### ТЕКСТ

= = = = = = =

Русские, или Из дворян в интеллигенты - Станислав Борисович Рассадин

Русские, или Из дворян в интеллигенты читать книгу онлайн
Девятнадцатый век не зря называют «золотым» веком русской литературы. Всего через два года после смерти Д. И. Фонвизина родился А. С. Грибоедов, еще через четыре года на свет появился А. С. Пушкин, еще год — Баратынский, и пошло: Тютчев, Гоголь, Герцен, Гончаров, Лермонтов, Тургенев, Достоевский, Некрасов, Островский, Щедрин, Лев Толстой… Завязалась непрерывная цепь российской словесности, у истоков которой стояли Державин и Фонвизин. Каждое звено этой цепи — самобытная драгоценность, вклад в сокровищницу мировой литературы. О жизни и творчестве тех, кто составил гордость нашей культуры, о становлении русской интеллигенции рассказывает известный писатель С. Б. Рассадин.
Генерал Федор Карлыч фон Штубе,
Десятипудовой генерал,
Скушал четверть телятины в клубе.
Крикнул «пас!» — и со стула не встал!
Неужели это о нем, о поэте, способном так победно одолевать самую заскорузлую прозу, Тургенев имел право сказать: «жеваное папье-маше»? Увы, отчасти имел:
— Хоть бы пяточек вынули! —
Проговорила бледная,
Беременная женщина,
Усердно раздувавшая
Костер на берегу, —
это тоже Некрасов, хуже того, он таков или почти таков в значительной части (хочется произнести: в массе) своих сочинений. И сама переборчивость его шедевров, перечисляя которые, повторяют друг друга великие «эстеты» XX века, имеет причиной совсем не сходство их вкусов — или не только это. Но уж шедевры — это шедевры!
Кажется, постояннее всех назывался в анкете «Влас» (Ахматовой, Гумилевым, Волошиным, Вячеславом Ивановым, к коим примкнул и пролетарский поэт Михаил Герасимов).
В армяке с открытым воротом,
С обнаженной головой,
Медленно проходит городом
Дядя Влас — старик седой.
На груди икона медная;
Просит он на Божий храм,
Весь в веригах, обувь бедная,
На щеке глубокий шрам…
И дальше, кто позабыл: как был он великим грешником, укрывал конокрадов, забил жену и, что прибережено под самый конец черного списка его прегрешений (и что особо важно для «мира»), обирал соседей, «брал с родного, брал с убогого, слыл кащеем-мужиком…». Покуда не заболел и не посетило его Божие знамение:
Говорят, ему видение
Все мерещилось в бреду:
Видел света преставление,
Видел грешников в аду;
Мучат бесы их проворные,
Жалит ведьма-егоза.
Ефиопы — видом черные
И как углие глаза.
Крокодилы, змии, скорпии
Припекают, режут, жгут…
Воют грешники в прискорбии,
Цепи ржавые грызут.
Гром глушит их вечным грохотом,
Удушает лютый смрад,
И кружит над ними с хохотом
Черный тигр-шестокрылат.

= = = = = = =

### ПРЕДОСТАВЛЕННЫЕ СВЕДЕНИЯ

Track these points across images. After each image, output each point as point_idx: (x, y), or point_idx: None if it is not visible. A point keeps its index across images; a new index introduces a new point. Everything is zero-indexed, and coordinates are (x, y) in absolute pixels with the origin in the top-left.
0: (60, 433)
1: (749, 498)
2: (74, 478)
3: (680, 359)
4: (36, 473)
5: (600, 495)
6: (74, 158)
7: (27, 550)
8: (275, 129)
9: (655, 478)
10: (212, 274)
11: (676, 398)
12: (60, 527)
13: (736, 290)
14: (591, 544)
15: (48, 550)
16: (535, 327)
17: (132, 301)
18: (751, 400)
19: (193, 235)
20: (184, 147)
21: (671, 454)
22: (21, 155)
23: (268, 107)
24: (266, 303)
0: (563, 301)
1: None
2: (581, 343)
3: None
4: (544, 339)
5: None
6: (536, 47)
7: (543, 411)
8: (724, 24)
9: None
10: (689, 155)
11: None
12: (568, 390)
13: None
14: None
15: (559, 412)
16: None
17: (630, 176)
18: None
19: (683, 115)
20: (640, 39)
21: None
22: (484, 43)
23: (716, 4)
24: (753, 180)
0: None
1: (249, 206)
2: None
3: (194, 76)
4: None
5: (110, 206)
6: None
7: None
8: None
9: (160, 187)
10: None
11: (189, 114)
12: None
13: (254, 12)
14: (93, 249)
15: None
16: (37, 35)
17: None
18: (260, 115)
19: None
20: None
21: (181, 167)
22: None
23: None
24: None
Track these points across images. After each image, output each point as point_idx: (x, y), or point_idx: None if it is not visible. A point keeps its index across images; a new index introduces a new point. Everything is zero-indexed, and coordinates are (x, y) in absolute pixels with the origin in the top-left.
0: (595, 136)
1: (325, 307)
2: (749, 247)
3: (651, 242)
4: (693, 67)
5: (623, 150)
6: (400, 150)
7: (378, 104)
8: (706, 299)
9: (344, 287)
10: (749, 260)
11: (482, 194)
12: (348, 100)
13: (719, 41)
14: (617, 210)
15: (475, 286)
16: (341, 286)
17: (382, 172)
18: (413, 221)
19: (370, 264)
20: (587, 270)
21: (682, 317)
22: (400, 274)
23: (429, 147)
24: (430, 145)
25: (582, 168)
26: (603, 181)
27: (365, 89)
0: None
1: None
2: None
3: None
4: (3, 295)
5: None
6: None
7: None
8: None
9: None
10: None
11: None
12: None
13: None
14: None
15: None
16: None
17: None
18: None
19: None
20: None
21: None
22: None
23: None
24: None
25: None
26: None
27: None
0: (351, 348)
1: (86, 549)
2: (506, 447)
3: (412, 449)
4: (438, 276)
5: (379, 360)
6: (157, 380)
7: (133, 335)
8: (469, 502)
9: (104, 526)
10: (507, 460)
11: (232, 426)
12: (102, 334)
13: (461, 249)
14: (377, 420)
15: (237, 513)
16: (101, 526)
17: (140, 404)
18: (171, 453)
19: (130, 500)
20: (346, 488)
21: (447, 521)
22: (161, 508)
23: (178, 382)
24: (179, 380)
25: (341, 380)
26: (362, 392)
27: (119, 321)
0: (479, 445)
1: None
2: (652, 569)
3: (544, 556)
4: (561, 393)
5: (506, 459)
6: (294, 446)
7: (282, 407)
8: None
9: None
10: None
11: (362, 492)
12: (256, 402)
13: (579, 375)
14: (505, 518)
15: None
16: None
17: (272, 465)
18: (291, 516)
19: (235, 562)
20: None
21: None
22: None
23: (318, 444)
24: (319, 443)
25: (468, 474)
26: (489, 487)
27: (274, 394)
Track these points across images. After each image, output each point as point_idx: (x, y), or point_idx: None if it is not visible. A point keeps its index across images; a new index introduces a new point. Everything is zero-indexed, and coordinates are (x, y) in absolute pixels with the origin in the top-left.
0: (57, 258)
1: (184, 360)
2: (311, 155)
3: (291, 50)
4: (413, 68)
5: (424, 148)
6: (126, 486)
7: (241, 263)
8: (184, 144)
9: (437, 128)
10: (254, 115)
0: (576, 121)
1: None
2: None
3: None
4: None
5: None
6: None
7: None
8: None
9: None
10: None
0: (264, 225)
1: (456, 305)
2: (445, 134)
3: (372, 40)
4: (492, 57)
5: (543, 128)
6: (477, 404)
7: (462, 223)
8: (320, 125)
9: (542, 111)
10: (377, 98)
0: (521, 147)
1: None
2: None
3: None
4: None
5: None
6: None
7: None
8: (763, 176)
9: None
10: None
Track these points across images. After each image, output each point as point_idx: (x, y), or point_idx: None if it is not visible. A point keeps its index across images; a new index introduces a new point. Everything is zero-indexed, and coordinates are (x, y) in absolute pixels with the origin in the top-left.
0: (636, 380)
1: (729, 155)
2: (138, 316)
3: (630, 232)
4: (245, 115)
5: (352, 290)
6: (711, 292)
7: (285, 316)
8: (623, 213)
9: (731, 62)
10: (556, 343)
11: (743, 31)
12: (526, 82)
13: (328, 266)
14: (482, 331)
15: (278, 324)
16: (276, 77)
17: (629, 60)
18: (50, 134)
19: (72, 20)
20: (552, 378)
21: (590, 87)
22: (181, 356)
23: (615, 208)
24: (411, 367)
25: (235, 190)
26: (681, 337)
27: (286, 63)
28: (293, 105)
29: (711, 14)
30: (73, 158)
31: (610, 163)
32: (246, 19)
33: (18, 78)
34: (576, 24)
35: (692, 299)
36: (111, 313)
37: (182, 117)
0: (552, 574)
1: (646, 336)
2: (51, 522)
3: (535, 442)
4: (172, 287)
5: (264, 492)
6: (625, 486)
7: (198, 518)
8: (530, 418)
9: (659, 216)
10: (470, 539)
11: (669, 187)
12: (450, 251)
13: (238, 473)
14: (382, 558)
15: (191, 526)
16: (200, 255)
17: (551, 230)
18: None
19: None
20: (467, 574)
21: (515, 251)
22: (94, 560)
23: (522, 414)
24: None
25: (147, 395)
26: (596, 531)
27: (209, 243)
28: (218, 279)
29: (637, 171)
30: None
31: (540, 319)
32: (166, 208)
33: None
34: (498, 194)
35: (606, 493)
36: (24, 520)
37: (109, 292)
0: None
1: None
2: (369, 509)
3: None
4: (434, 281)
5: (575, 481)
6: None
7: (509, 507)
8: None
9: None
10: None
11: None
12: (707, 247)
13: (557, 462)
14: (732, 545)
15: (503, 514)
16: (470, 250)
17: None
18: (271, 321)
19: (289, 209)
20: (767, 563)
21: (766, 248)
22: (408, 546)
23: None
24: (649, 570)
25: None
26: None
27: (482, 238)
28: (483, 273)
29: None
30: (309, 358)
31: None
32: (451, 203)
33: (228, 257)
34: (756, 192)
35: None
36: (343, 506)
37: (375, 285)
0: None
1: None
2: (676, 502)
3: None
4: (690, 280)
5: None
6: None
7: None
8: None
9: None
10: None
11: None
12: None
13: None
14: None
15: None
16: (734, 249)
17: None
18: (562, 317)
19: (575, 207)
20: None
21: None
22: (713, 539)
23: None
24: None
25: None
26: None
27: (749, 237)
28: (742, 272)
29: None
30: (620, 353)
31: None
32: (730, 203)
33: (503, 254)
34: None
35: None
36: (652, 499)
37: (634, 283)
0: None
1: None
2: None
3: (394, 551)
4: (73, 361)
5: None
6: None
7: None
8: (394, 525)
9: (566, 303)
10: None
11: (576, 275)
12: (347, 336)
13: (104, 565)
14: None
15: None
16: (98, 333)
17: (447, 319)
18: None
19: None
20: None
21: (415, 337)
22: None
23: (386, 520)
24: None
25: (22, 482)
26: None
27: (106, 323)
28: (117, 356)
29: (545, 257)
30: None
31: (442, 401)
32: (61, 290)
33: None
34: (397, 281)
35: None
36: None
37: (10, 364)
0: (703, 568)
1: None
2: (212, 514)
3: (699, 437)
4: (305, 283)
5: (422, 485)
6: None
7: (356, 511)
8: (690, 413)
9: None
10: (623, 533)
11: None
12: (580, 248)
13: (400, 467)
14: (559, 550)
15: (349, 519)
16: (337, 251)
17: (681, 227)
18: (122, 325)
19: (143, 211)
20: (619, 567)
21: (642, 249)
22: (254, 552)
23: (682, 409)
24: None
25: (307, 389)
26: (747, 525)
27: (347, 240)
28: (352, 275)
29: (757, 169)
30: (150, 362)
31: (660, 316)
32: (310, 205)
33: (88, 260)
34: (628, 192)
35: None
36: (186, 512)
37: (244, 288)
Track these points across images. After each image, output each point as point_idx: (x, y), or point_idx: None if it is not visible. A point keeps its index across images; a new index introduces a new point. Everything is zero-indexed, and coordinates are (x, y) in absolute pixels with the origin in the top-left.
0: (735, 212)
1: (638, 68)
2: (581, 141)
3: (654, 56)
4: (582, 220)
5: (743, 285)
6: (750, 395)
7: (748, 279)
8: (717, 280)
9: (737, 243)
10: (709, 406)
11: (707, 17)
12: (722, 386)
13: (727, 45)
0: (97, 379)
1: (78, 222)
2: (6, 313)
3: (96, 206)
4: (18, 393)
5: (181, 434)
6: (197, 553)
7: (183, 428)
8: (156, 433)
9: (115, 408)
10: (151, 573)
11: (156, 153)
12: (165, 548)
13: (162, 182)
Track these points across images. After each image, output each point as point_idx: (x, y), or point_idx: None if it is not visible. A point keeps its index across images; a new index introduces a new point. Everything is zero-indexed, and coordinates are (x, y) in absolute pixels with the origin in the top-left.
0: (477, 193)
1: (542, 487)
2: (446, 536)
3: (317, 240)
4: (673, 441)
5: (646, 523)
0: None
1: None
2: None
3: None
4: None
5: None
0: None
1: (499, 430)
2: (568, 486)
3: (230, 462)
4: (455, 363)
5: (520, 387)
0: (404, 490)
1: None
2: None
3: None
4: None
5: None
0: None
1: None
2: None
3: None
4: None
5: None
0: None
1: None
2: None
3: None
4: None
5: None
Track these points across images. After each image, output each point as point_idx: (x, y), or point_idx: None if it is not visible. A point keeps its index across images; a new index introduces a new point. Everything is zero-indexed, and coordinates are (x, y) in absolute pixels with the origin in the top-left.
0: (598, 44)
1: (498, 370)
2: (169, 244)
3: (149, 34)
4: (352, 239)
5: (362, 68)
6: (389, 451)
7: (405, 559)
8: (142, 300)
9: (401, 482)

= = = = = = =

### ЗАДАНИЕ
Напишите продолжение текста о творчестве Некрасова, начав сразу после последней приведенной строки.

### ПИСЬМЕННЫЙ ОТВЕТ
Лубок? Но Некрасов здесь слишком мастер, чтобы воспроизводить — даже если бы это было возможно — примитивистский рисунок. Тогда тонкая стилизация? Но стилизатор всегда имитирует, этой формальной задачей и увлеченный, тут же, скорее, характерность — как бывают характерные актеры. Вжившись в истовую серьезность народной молвы о видении и преображении Власа, передавши ей слово, отказавшись от права на лирическое вмешательство, поэт тем не менее явственно о себе заявляет… Чем? Да вот этой как раз отстраненностью, ощутимостью расстояния между ним, Николаем Алексеевичем Некрасовым, и народной фантазией, между чеканностью формы и простодушием содержания… Именно так, на этом освобожденном пространстве, возникают — тот же «Аммирал-вдовец», «Было двенадцать разбойников…» или совершенно очаровательные вирши будто бы сочинения Тяпушкина, купеческого сынишки: «На реке на Свири рыба, как в Сибири. Окуни, лини средней долины. На реке же Лене хуже, чем на Оби: ноги по колени отморозил обе…»
И все эти стихи, будь то даже не рукоделие — якобы — юного самоучки, а трагическое сказание про атамана Куде-яра или адское видение дяди Власа, можно сказать, веселы.
Веселы не весельем, но веселостью, никак не по фабуле, но по тому вольному творческому участию, которое в них принимает раскрепощенный (в том числе — от стилизаторской кропотливости, от народнического любования крестьянским сознанием) талант.
Вот за веселость «Власу» и досталось однажды.
«Власа», — комментировал свой анкетный ответ Вячеслав Иванов, — люблю и ценю особенно и с детства, следовательно, не за Достоевским». Оговорка понадобилась потому, что после авторитетнейшего — и раздраженного — отзыва, которым удостоил стихотворение жестокий российский гений, оно словно бы перестало существовать отдельно, вне приговора.
А раздражило Федора Михайловича, выплеснувшего раз дражение в «Дневнике писателя» (1873), четверостишие идущее почти следом за описанием адских мук:
Сочтены дела безумные…
Но всего не описать —
Богомолки, бабы умные,
Могут лучше рассказать.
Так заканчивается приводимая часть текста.